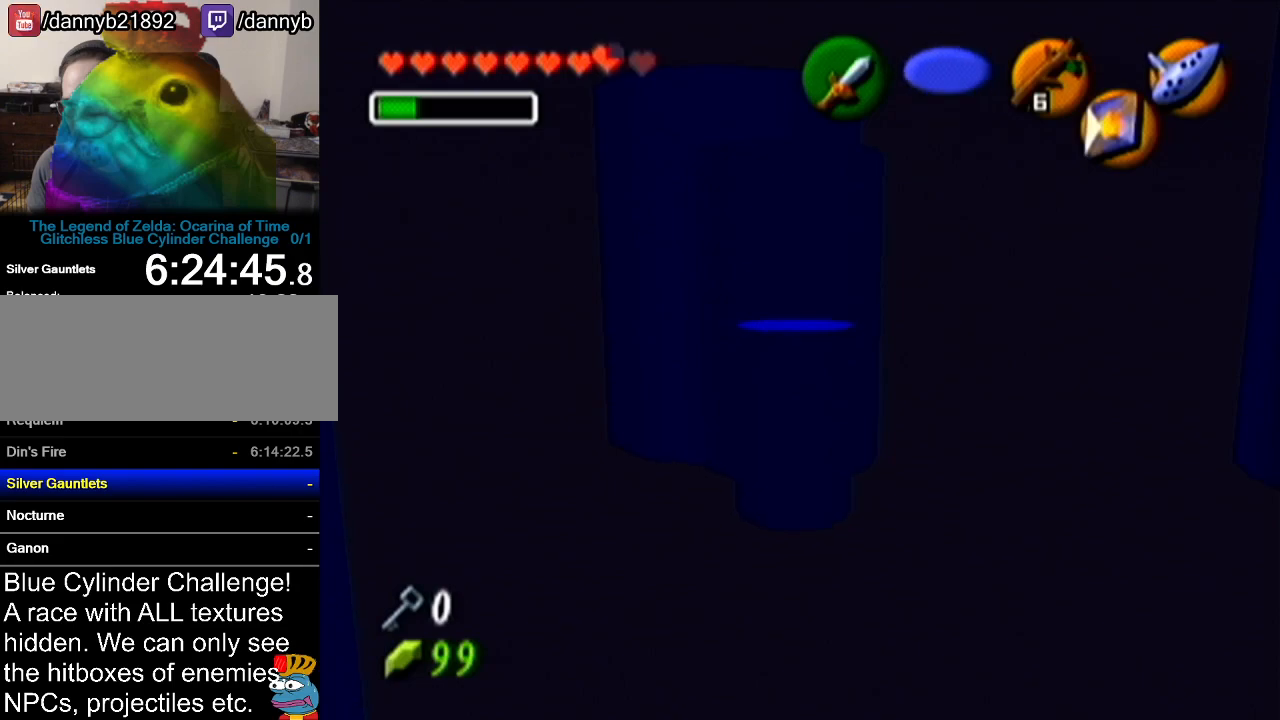
{"buttons": ["R1"], "left_stick": "up", "events": [[134, "left_stick", "center"], [417, "B", "down"], [484, "left_stick", "up"], [501, "B", "up"]]}
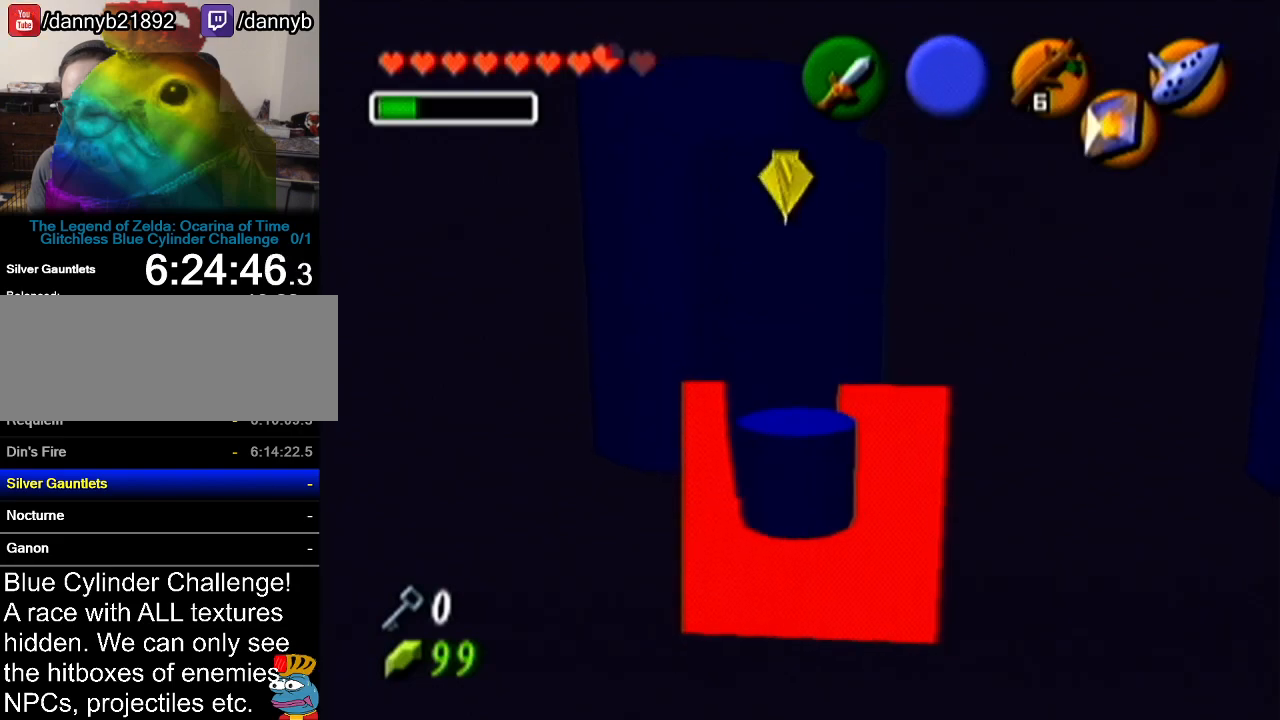
{"buttons": ["R1"], "left_stick": "up", "events": []}
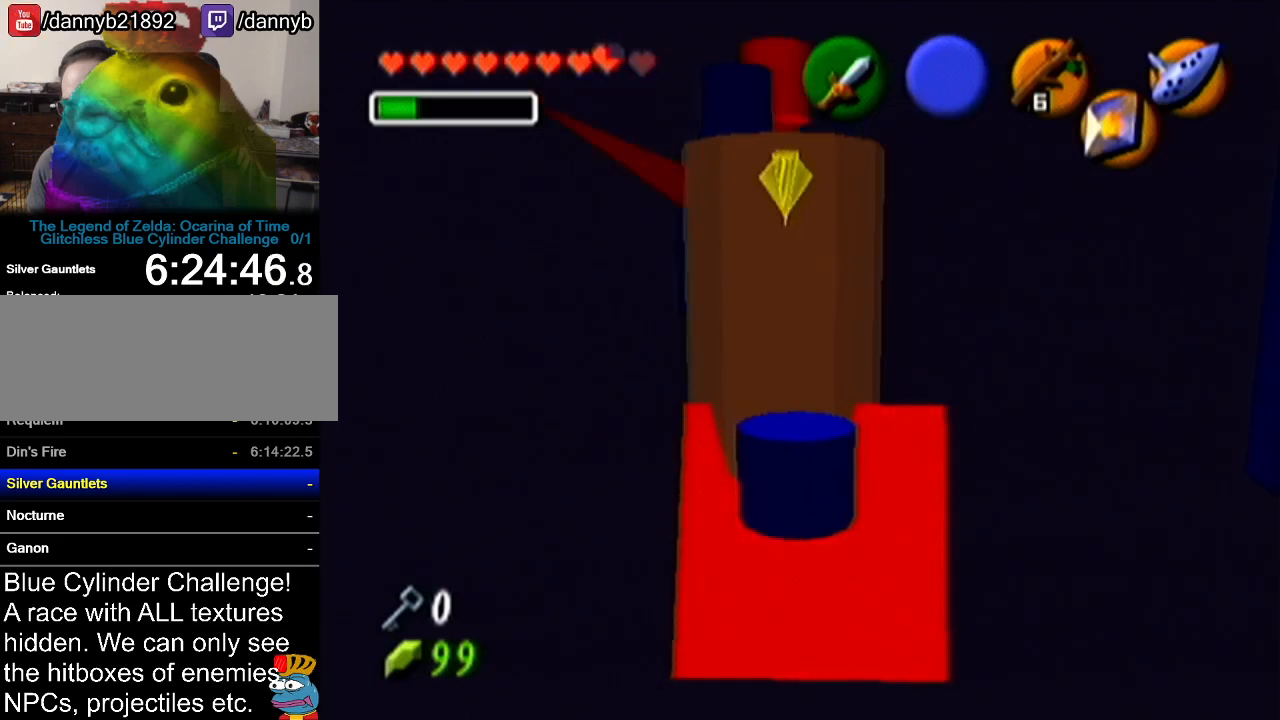
{"buttons": ["R1"], "left_stick": "up", "events": [[234, "B", "down"], [384, "B", "up"]]}
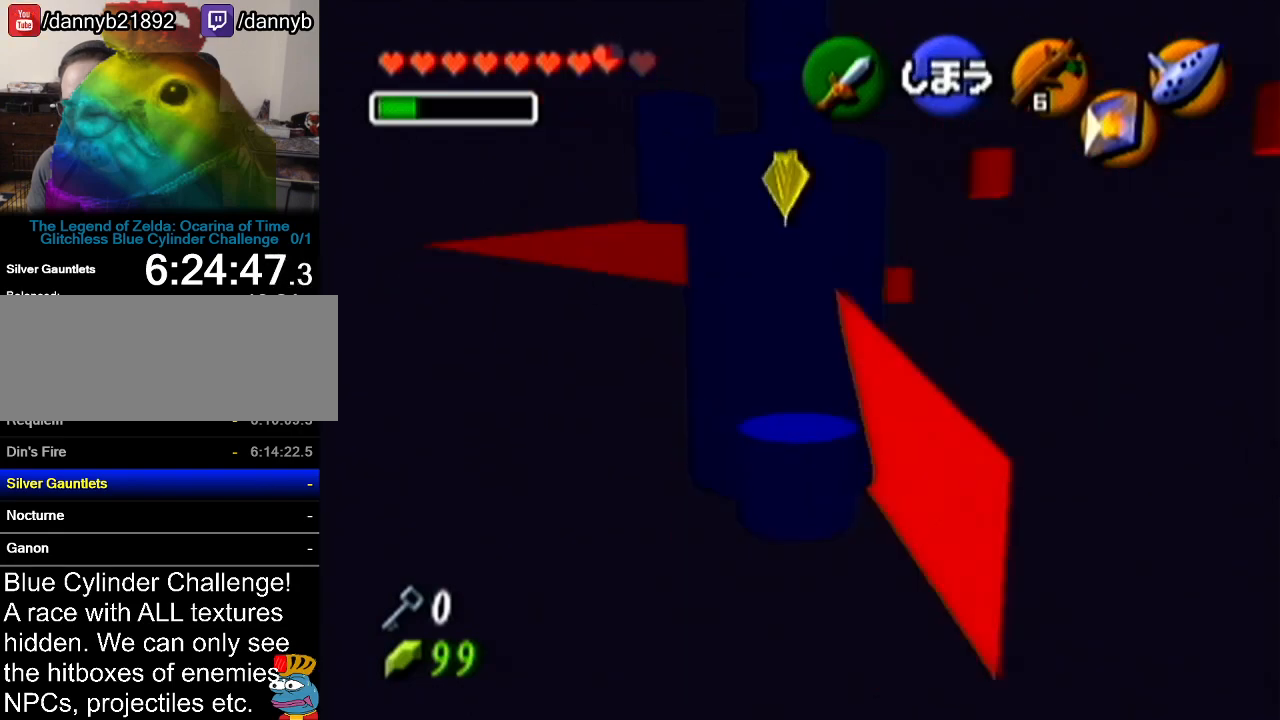
{"buttons": ["B", "R1"], "left_stick": "up", "events": [[450, "B", "down"]]}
__________
The whole listing should be retyped word for word; none of its pictures belong in the copy.

# [Worked solution]
{"buttons": ["R1"], "left_stick": "up", "events": [[134, "left_stick", "center"], [417, "B", "down"], [484, "left_stick", "up"], [501, "B", "up"]]}
{"buttons": ["R1"], "left_stick": "up", "events": []}
{"buttons": ["R1"], "left_stick": "up", "events": [[234, "B", "down"], [384, "B", "up"]]}
{"buttons": ["B", "R1"], "left_stick": "up", "events": [[450, "B", "down"]]}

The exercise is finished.